Passage to read
Start of Block

Skip to content

Phase 2.5(b) Design — Wire upload_attachments to persist + GCS

Status: Approved for implementation Author: Claude (Chat) + Rajesh Date: 2026-05-08 Scope: forms-backend/routes_phase2.py:upload_attachments wire-up + forms-frontend/src/lib/api.ts field_key contract Out of scope: ClamAV scanning (Phase 2.5(b.2)), MIME/size env-var cleanup (Phase 2.5(b.cleanup)), Phase 2.5(c) finalize/routing, Phase 2.5(d) template render, Phase 2.5(e) HappyFox API client, ownership/authorization checks (Phase 2.6 hardening)


Executive summary

Replace the POST /api/submissions/<id>/attachments stub with a real handler that:

  1. Validates each uploaded file (size, MIME type, non-empty)
  2. Uploads files to GCS at <submission_id>/<attachment_id>/<original_name>
  3. Inserts Attachment rows with clamav_status='pending' (ClamAV deferred to b.2)
  4. Audit-logs each upload as attachment_uploaded
  5. Returns AttachmentUploadResponse matching contract

Plus one frontend-side change: send field_key per file via multipart form parts. This is required because the schema mandates field_key NOT NULL on attachments, but the current SPA sends a flat files: File[] array with no field_key.

End of Block

Using the information
**a)** According to the upload design document, at what path in GCS are uploaded files stored?
**b)** Can you carry the upload design document forward from its final sentence?
The records that come next are from a separate source.

Material provided
Start of Block

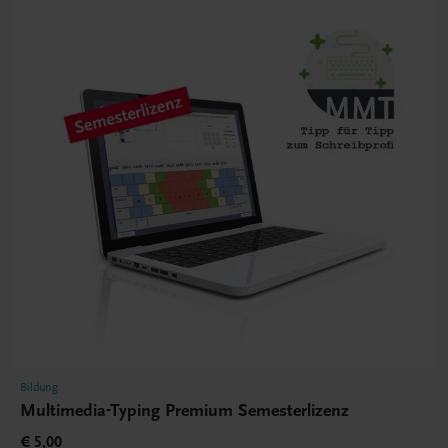
Bildung
Multimedia-Typing Premium Semesterlizenz
€ 5,00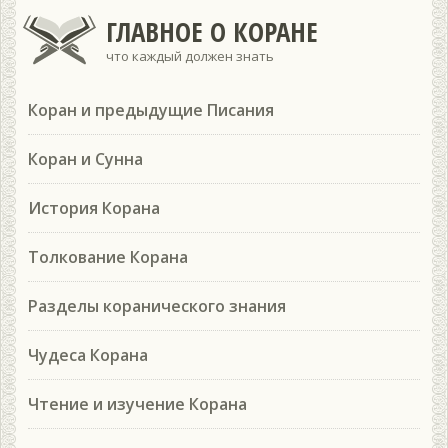
ГЛАВНОЕ О КОРАНЕ
что каждый должен знать
Коран и предыдущие Писания
Коран и Сунна
История Корана
Толкование Корана
Разделы коранического знания
Чудеса Корана
Чтение и изучение Корана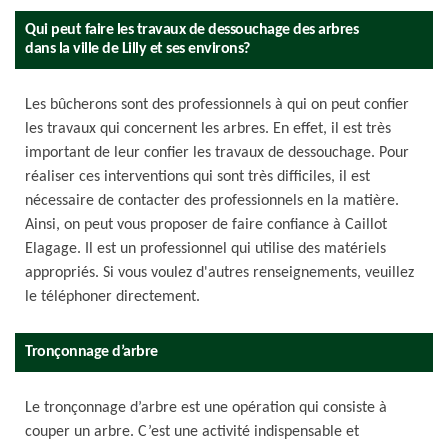
Qui peut faire les travaux de dessouchage des arbres
dans la ville de Lilly et ses environs?
Les bûcherons sont des professionnels à qui on peut confier
les travaux qui concernent les arbres. En effet, il est très
important de leur confier les travaux de dessouchage. Pour
réaliser ces interventions qui sont très difficiles, il est
nécessaire de contacter des professionnels en la matière.
Ainsi, on peut vous proposer de faire confiance à Caillot
Elagage. Il est un professionnel qui utilise des matériels
appropriés. Si vous voulez d'autres renseignements, veuillez
le téléphoner directement.
Tronçonnage d’arbre
Le tronçonnage d’arbre est une opération qui consiste à
couper un arbre. C’est une activité indispensable et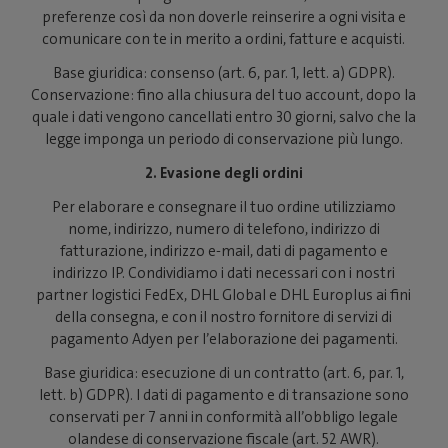
preferenze così da non doverle reinserire a ogni visita e
comunicare con te in merito a ordini, fatture e acquisti.
Base giuridica: consenso (art. 6, par. 1, lett. a) GDPR).
Conservazione: fino alla chiusura del tuo account, dopo la
quale i dati vengono cancellati entro 30 giorni, salvo che la
legge imponga un periodo di conservazione più lungo.
2. Evasione degli ordini
Per elaborare e consegnare il tuo ordine utilizziamo
nome, indirizzo, numero di telefono, indirizzo di
fatturazione, indirizzo e-mail, dati di pagamento e
indirizzo IP. Condividiamo i dati necessari con i nostri
partner logistici FedEx, DHL Global e DHL Europlus ai fini
della consegna, e con il nostro fornitore di servizi di
pagamento Adyen per l’elaborazione dei pagamenti.
Base giuridica: esecuzione di un contratto (art. 6, par. 1,
lett. b) GDPR). I dati di pagamento e di transazione sono
conservati per 7 anni in conformità all’obbligo legale
olandese di conservazione fiscale (art. 52 AWR).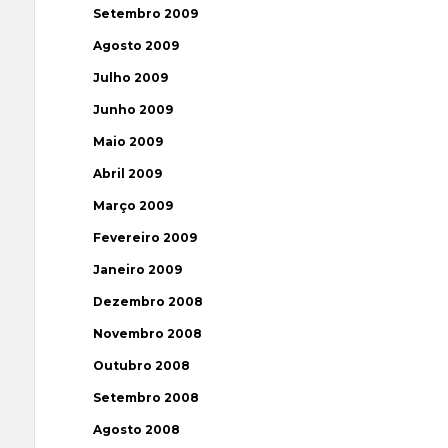
Setembro 2009
Agosto 2009
Julho 2009
Junho 2009
Maio 2009
Abril 2009
Março 2009
Fevereiro 2009
Janeiro 2009
Dezembro 2008
Novembro 2008
Outubro 2008
Setembro 2008
Agosto 2008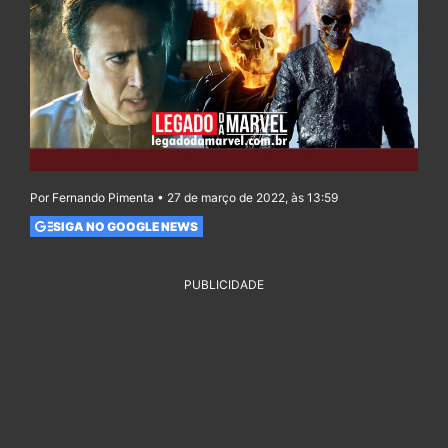
Por Fernando Pimenta • 27 de março de 2022, às 13:59
SIGA NO GOOGLE NEWS
PUBLICIDADE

End of Block

Task answers
**a)** <submission_id>/<attachment_id>/<original_name>

**b)**
The data layer is fully designed (Attachment model, schema CHECK constraints, indexes, AuditLog enum values, GCS client) — this commit is purely handler wire-up + contract alignment.


Three commits in sequence

# Commit What Scope
1 This design doc Capture Phase 2.5(b) reasoning in MkDocs mkdocs-portal
2 Frontend field_key contract api.ts sends field_key per file as multipart parts forms-frontend
3 Backend wire-up routes_phase2.py upload_attachments handler forms-backend

Sequence rationale: ship frontend first. The new files[<field_key>] multipart shape doesn't break the current backend stub — the stub returns {attachments: []} regardless of input. So frontend ships, user-visible behavior unchanged. Then backend ships, the new contract becomes load-bearing.

The reverse sequence (backend first, accept both old and new contracts) would require the backend to handle two contract shapes — increases complexity for no benefit since we control both sides.


Decisions baked in

# Decision Choice
1 ClamAV strategy Defer to Phase 2.5(b.2) — persist with clamav_status='pending'. The schema partial index supports a future async scan worker.
2 MIME/size source Read Cloud Run env vars (current behavior). File env-var-cleanup as Phase 2.5(b.cleanup).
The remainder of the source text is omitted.